López Obrador dijo que no
había habido nada irregular en las adjudicaciones y que fueron auditadas.
En efecto, su gobierno las
entregó y su gobierno las auditó. La entonces Secretaria del Medio Ambiente,
Claudia Sheinbaun, garantizó la pulcritud del proceso pero, igualmente, ordenó
que el proceso de adjudicación de la obra se reservara por 25 años. Es decir,
nadie podía revisar lo que se había hecho en una obra pública que, por
definición, debería de ser lo más transparente posible porque precisamente en
ese sector es donde las posibilidades de corrupción se potencian.
En la defensa de su amigo
Rioboó, López Obrador trazó una comparación interesante. Recordó que el nuevo
hangar presidencial también se dio mediante una adjudicación directa a un amigo
de Peña Nieto, el empresario Juan Armando Hinojosa. Esa obra fue por alrededor
de 210 millones de pesos, cuyo costo fue revisado por la Auditoría Superior de
la Federación. Es decir, el gobierno no escondió el valor de esa obra -cuyos
detalles fueron libremente cuestionados por los medios de comunicación-, contra
la construcción del segundo piso señalada por Anaya, que costó 187 millones de
pesos, pero manejada con un criterio de seguridad nacional.
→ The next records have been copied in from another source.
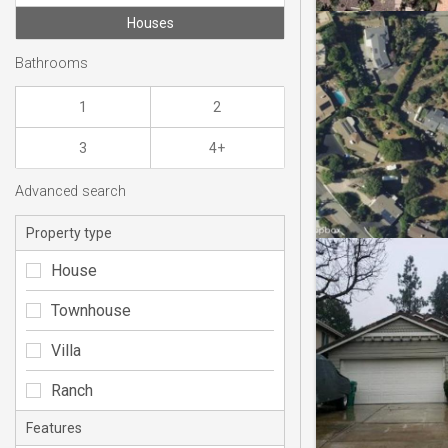
Houses
Bathrooms
1
2
3
4+
Advanced search
Property type
House
Townhouse
Villa
Ranch
Features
Lo mismo hizo Sheinbaum, como
delegada en Tlalpan, de los permisos de ampliación del colegio “Enrique
Rebsamen”, que se colapsó por los sismos del año pasado.
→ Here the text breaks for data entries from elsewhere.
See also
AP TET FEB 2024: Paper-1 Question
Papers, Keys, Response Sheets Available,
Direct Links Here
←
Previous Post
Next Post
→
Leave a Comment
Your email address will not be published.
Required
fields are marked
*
Como en el caso de Jiménez
Espriú, el de Rioboó tampoco significa que haya ilegalidades, pero refleja un
patrón de comportamiento político de discrecionalidad y doble rasero. La
exigencia de ética política y honestidad en los demás; opacidad sin controles externos
en casa. Esta doble cara atenta contra la consolidación de un sistema de
rendición de cuentas y equilibrios, que han venido trabajando por años personas
y organizaciones de la sociedad civil, algunas, por cierto, que trabajan con
López Obrador y Sheinbaum.
Un sistema de pesos y
contrapesos no está en el ánimo de López Obrador, como lo reveló en una
entrevista de radio ayer Jiménez Espriú, quien dijo que le comentó que no se
preocupara, que “ya no saben qué inventar para atacarlo”.
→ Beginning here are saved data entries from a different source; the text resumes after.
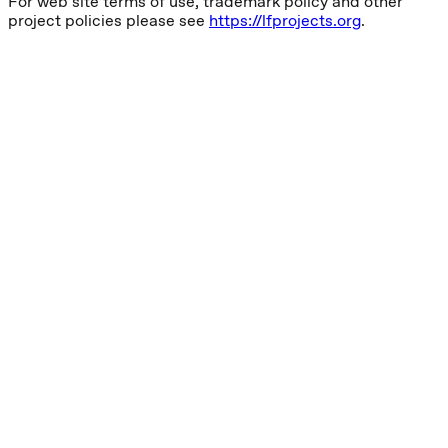
For web site terms of use, trademark policy and other
project policies please see
https://lfprojects.org
.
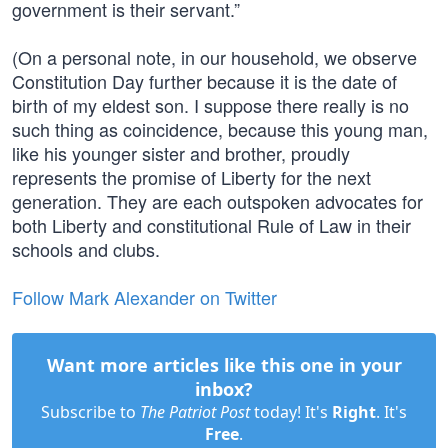
government is their servant.”
(On a personal note, in our household, we observe
Constitution Day further because it is the date of
birth of my eldest son. I suppose there really is no
such thing as coincidence, because this young man,
like his younger sister and brother, proudly
represents the promise of Liberty for the next
generation. They are each outspoken advocates for
both Liberty and constitutional Rule of Law in their
schools and clubs.
Follow Mark Alexander on Twitter
Want more articles like this one in your
inbox?
Subscribe to
The Patriot Post
today! It's
Right
. It's
Free
.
No acepta que en un sistema
democrático, la transparencia ayuda a evitar abusos del poder y reduce la
impunidad. Si llega López Obrador a la Presidencia, dados sus antecedentes,
habrá que estar atentos para que no frene la consolidación de la democracia en
México.
Nota: En la columna anterior, se mencionó que
José Antonio Meade era Secretario de Hacienda en 2011. En efecto, pero cuando
presidió el Consejo de Administración de Pemex era Secretario de Energía, cargo
que ostentó del 7 de enero al 9 de noviembre de ese año.